The appellate court conceded  that the instruction that the trial court gave during trial was ambiguous.  Nonetheless, because the final jury charge limited the definition of domestic abuse to assault and did not include such behavior as stalking and harassing phone calls, the instructions as a whole did not constitute plain error.

Mr. Matthews raised three prosecutorial misconduct arguments, which he alleged occurred during the state’s closing argument.  Under a plain error review, the appellate court declined to find such plain error.

Friday, April 9, 2010

Mere Hesitancy to Testify Does Not Support “Unavailability” for Crawford Purposes

State v. Cox, Minn.S.Ct., 3/18/2010.  A jury convicted Mr. Cox of the shooting death of a cab driver.  Mr. Cox, a Mr. McIntyre, and S.T. had been hanging out earlier in the evening at a local bowling alley, after which the three of them went to S.T.’s apartment complex.  Police searched S.T.’s apartment where they found a gun; some of the cartridge casings found at the homicide scene were fired by this gun.  Midway through trial, S.T., who was under subpoena, told the prosecutors that she was afraid to testify for fear of harm to herself or her child.  In response, the state asked to introduce her grand jury testimony as substantive evidence.  Her grand jury testimony incriminates Mr. Cox.

The trial court held a hearing on this request.  Mr. Cox, it turned out, had made phone calls from the jail to his mother, asking her to ascertain S.T.’s current address; he also sent S.T. a letter in which he instructed her to call someone.  Mom not only got the address but went over and met with S.T. in the parking lot.  Cox’s mom tearfully asked S.T. not to testify because her son was “not going to be able to do the time.”  Mom also said that she would “do whatever she had to do.”  The trial court found that S.T. was “extremely reluctant” to testify, even though there had not been an explicit threat to her.  When asked if she would testify in the face of a possible contempt citation, S.T. said that she didn’t know.  The trial court nonetheless concluded that S.T. was unavailable to testify and that Mr. Cox had forfeited his right to confront her.

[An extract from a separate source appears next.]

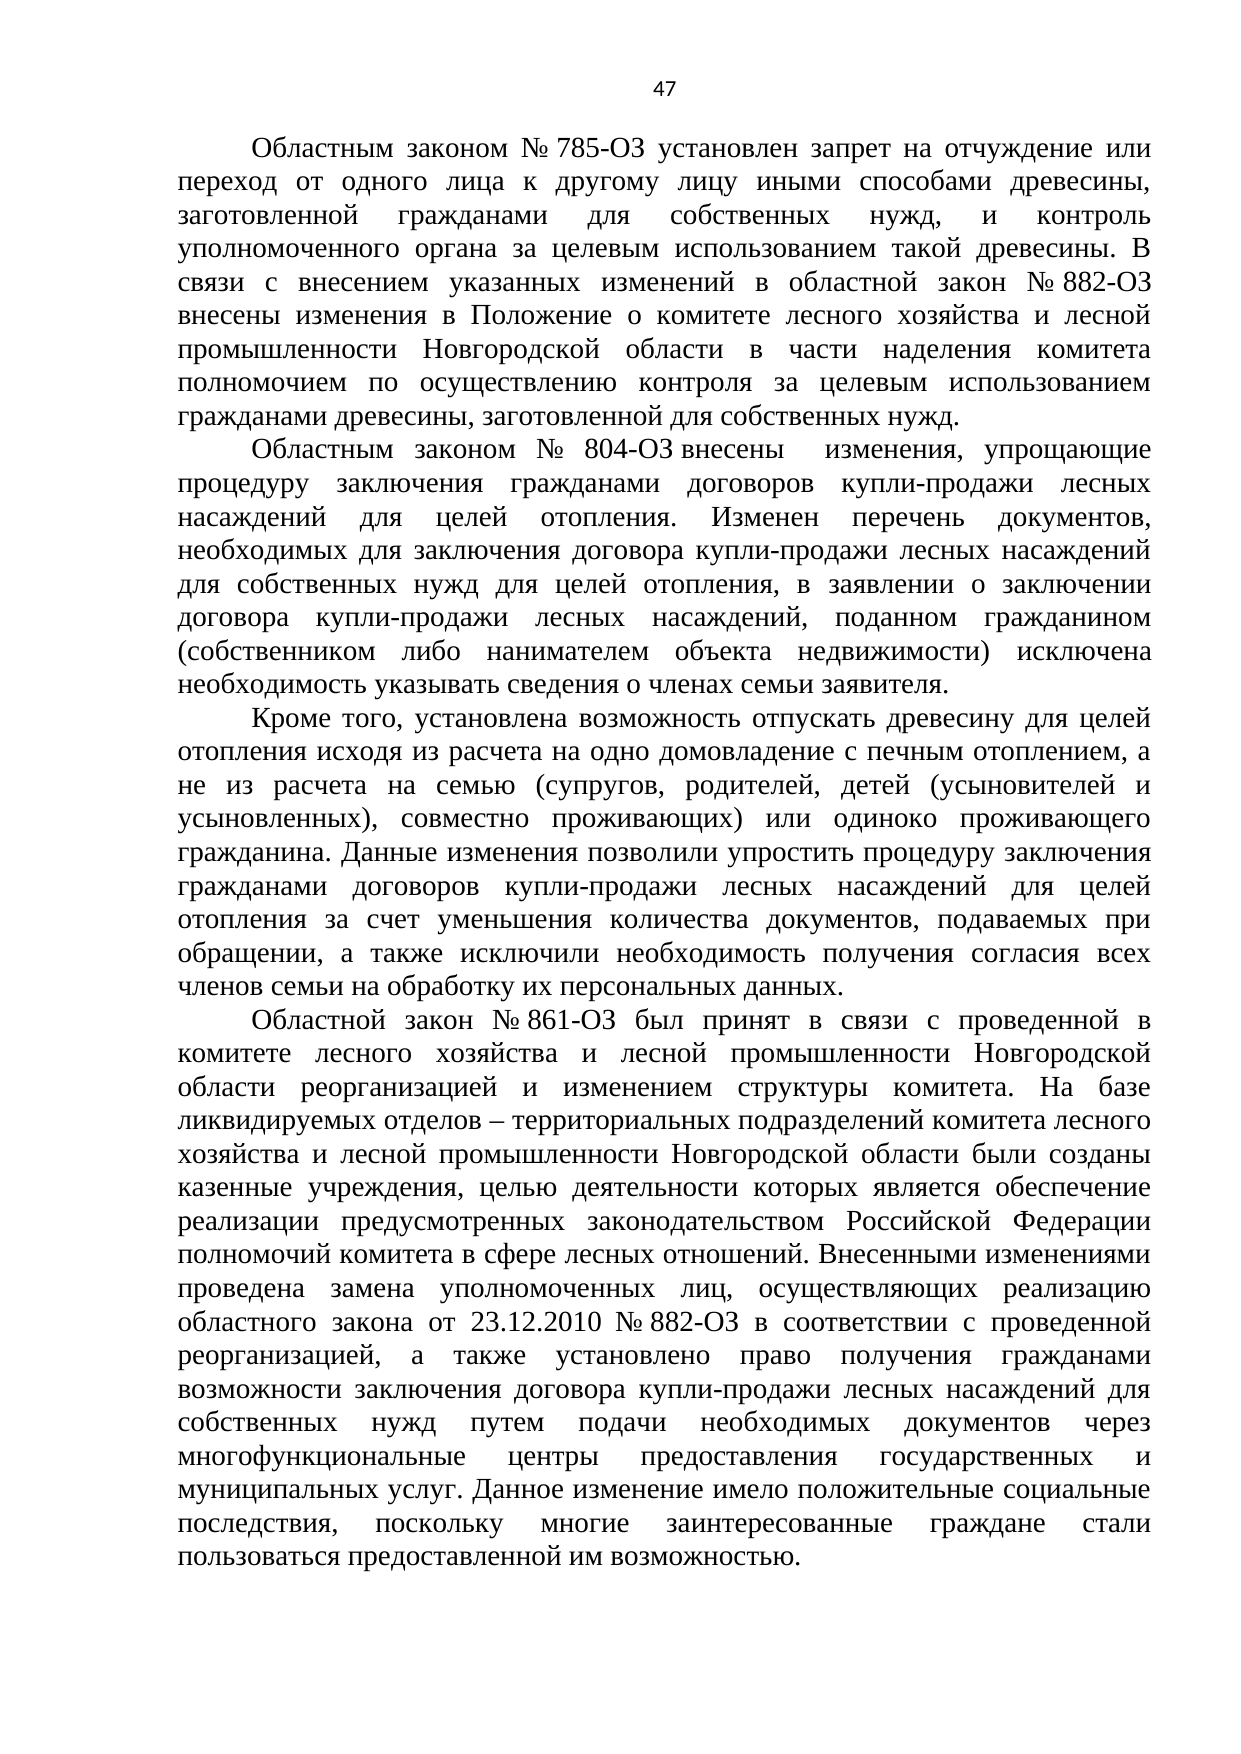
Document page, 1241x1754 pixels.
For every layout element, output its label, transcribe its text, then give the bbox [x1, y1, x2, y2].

First up is whether Mr. Cox forfeited his right to confront S.T.  Davis v. Washington,  547 U.S. 813, 833 (2006); Giles v. California, __ U.S. __, 128 S. Ct. 2678 (2008).  Under Giles the forfeiture by wrongdoing exception requires that the state prove:

(1) that the declarant-witness is unavailable, (2) that the defendant engaged in wrongful conduct, (3) that the wrongful conduct procured the unavailability of the witness and (4) that the defendant intended to procure the unavailability of the witness.

Here, the state failed to prove that S.T. was unavailable to testify.  She was under subpoena, responded to that subpoena, and testified at the hearing.  Although hesitant to testify, she did not say that she would refuse to testify and the state never called her to testify to see what she would really do.  For those reasons, the state failed in its proof of unavailability.  The trial court thus erred in admitting her grand jury testimony.  Because the state did not argue that any such error was harmless, Mr. Cox gets a new trial.

A “Wheel” is Both the Rim and the Tire

image State v. Wenz, Minn.Ct.App., 3/16/2010.  Remember that big wheel you had as a kid?  Ever thought you needed a license to tear through your neighbor’s rose bushes with it? 

Ms. Wenz, whose license had been cancelled as inimical to public safety, bought a two wheeled vehicle, which had as one of its attributes wheels measuring fifteen inches to the outside tire surface but only ten inches to the outside of the rim.  When the cops stopped her for driving it, she said that it was a “motorized foot scooter” for which she needed no license.  It turned out that she did. 

Minnesota has a statute that tells us what a “motorized foot scooter” is, or, in this case, what it is not.  Minn.Stat. § 169.01, subd. 4c (2006).  Among other things, it can have no more than “two ten-inch or smaller diameter wheels.”  If this phrase includes the tire, itself, Ms. Wenz needs a license; otherwise, she’s tooling around in a toy.  The appellate court had little difficulty deciding that Ms. Wenz needed a license, that “wheel” does not stop at the outer edge of the rim; rather, it’s where the “rubber meets the road.”